🤖 AI Summary
Query-item relevance prediction in e-commerce search faces two key challenges: (1) BERT-based models lack sophisticated reasoning capabilities, while (2) direct deployment of large language models (LLMs) suffers from error accumulation in chain-of-thought (CoT) reasoning, discriminative hallucinations, and failure to meet stringent online latency requirements. To address these, we propose a three-stage end-to-end inference framework integrating CoT optimization, dynamic hard-negative sampling, and Grouped Relative Policy Optimization (GRPO), coupled with supervised fine-tuning, Pass@N sampling, Direct Preference Optimization (DPO), and cumulative-probability-based partitioned deployment.

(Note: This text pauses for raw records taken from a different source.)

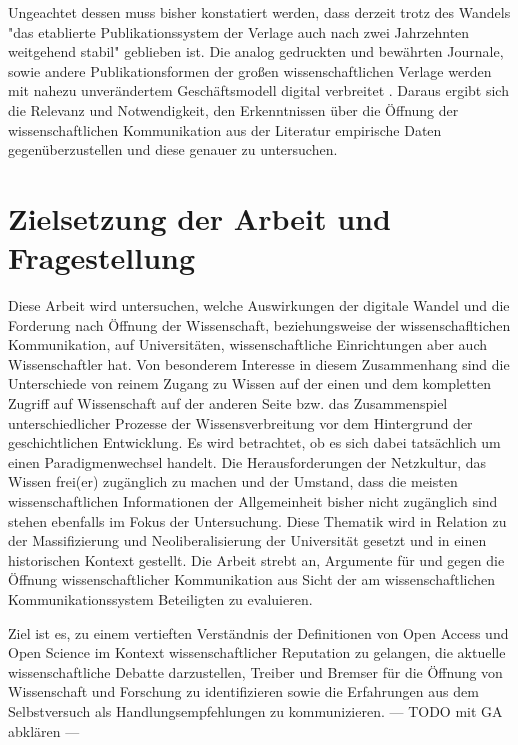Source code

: Ungeachtet dessen muss bisher konstatiert werden, dass derzeit trotz des Wandels "das etablierte Publikationssystem der Verlage auch nach zwei Jahrzehnten weitgehend stabil" \cite{Hanekop_2014} geblieben ist. Die analog gedruckten und bewährten Journale, sowie andere Publikationsformen der großen wissenschaftlichen Verlage werden mit nahezu unverändertem Geschäftsmodell digital verbreitet \cite{Hanekop_2014} \cite{boai_2012}. Daraus ergibt sich die Relevanz und Notwendigkeit, den Erkenntnissen über die Öffnung der wissenschaftlichen Kommunikation aus der Literatur empirische Daten gegenüberzustellen und diese genauer zu untersuchen.

\section{Zielsetzung der Arbeit und Fragestellung} 

Diese Arbeit wird untersuchen, welche Auswirkungen der digitale Wandel und die Forderung nach Öffnung der Wissenschaft, beziehungsweise der wissenschafltichen Kommunikation, auf Universitäten, wissenschaftliche Einrichtungen aber auch Wissenschaftler hat. Von besonderem Interesse in diesem Zusammenhang sind die Unterschiede von reinem Zugang zu Wissen auf der einen und dem kompletten Zugriff auf Wissenschaft auf der anderen Seite bzw. das Zusammenspiel unterschiedlicher Prozesse der Wissensverbreitung vor dem Hintergrund der geschichtlichen Entwicklung. Es wird betrachtet, ob es sich dabei tatsächlich um einen Paradigmenwechsel handelt. Die Herausforderungen der Netzkultur, das Wissen frei(er) zugänglich zu machen und der Umstand, dass die meisten wissenschaftlichen Informationen der Allgemeinheit bisher nicht zugänglich sind \cite{cite:6} stehen ebenfalls im Fokus der Untersuchung. Diese Thematik wird in Relation zu der Massifizierung und Neoliberalisierung der Universität gesetzt und in einen historischen Kontext gestellt. Die Arbeit strebt an, Argumente für und gegen die Öffnung wissenschaftlicher Kommunikation aus Sicht der am wissenschaftlichen Kommunikationssystem Beteiligten zu evaluieren.

Ziel ist es, zu einem vertieften Verständnis der Definitionen von Open Access und Open Science im Kontext wissenschaftlicher Reputation zu gelangen, die aktuelle wissenschaftliche Debatte darzustellen, Treiber und Bremser für die Öffnung von Wissenschaft und Forschung zu identifizieren sowie die Erfahrungen aus dem Selbstversuch als Handlungsempfehlungen zu kommunizieren. --- TODO mit GA abklären --- 

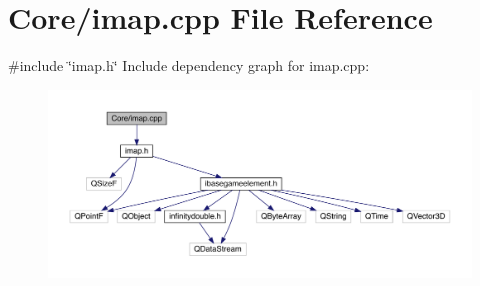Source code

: \hypertarget{a00050}{}\section{Core/imap.cpp File Reference}
\label{a00050}
{\ttfamily \#include \char`\"{}imap.\+h\char`\"{}}\newline
Include dependency graph for imap.\+cpp\+:
\nopagebreak
\begin{figure}[H]
\begin{center}
\leavevmode
\includegraphics[width=350pt]{d2/d79/a00051}
\end{center}
\end{figure}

Our approach effectively mitigates error propagation and hallucination generation. Extensive offline evaluations demonstrate consistent superiority over strong baselines; online human evaluation shows significant improvement. The results validate the effectiveness of our LLM-augmented relevance modeling—achieving high accuracy, low latency, and production readiness.
📝 Abstract
Query-product relevance prediction is a core task in e-commerce search. BERT-based models excel at semantic matching but lack complex reasoning capabilities. While Large Language Models (LLMs) are explored, most still use discriminative fine-tuning or distill to smaller models for deployment. We propose a framework to directly deploy LLMs for this task, addressing key challenges: Chain-of-Thought (CoT) error accumulation, discriminative hallucination, and deployment feasibility. Our framework, TaoSR1, involves three stages: (1) Supervised Fine-Tuning (SFT) with CoT to instill reasoning; (2) Offline sampling with a pass@N strategy and Direct Preference Optimization (DPO) to improve generation quality; and (3) Difficulty-based dynamic sampling with Group Relative Policy Optimization (GRPO) to mitigate discriminative hallucination. Additionally, post-CoT processing and a cumulative probability-based partitioning method enable efficient online deployment. TaoSR1 significantly outperforms baselines on offline datasets and achieves substantial gains in online side-by-side human evaluations, introducing a novel paradigm for applying CoT reasoning to relevance classification.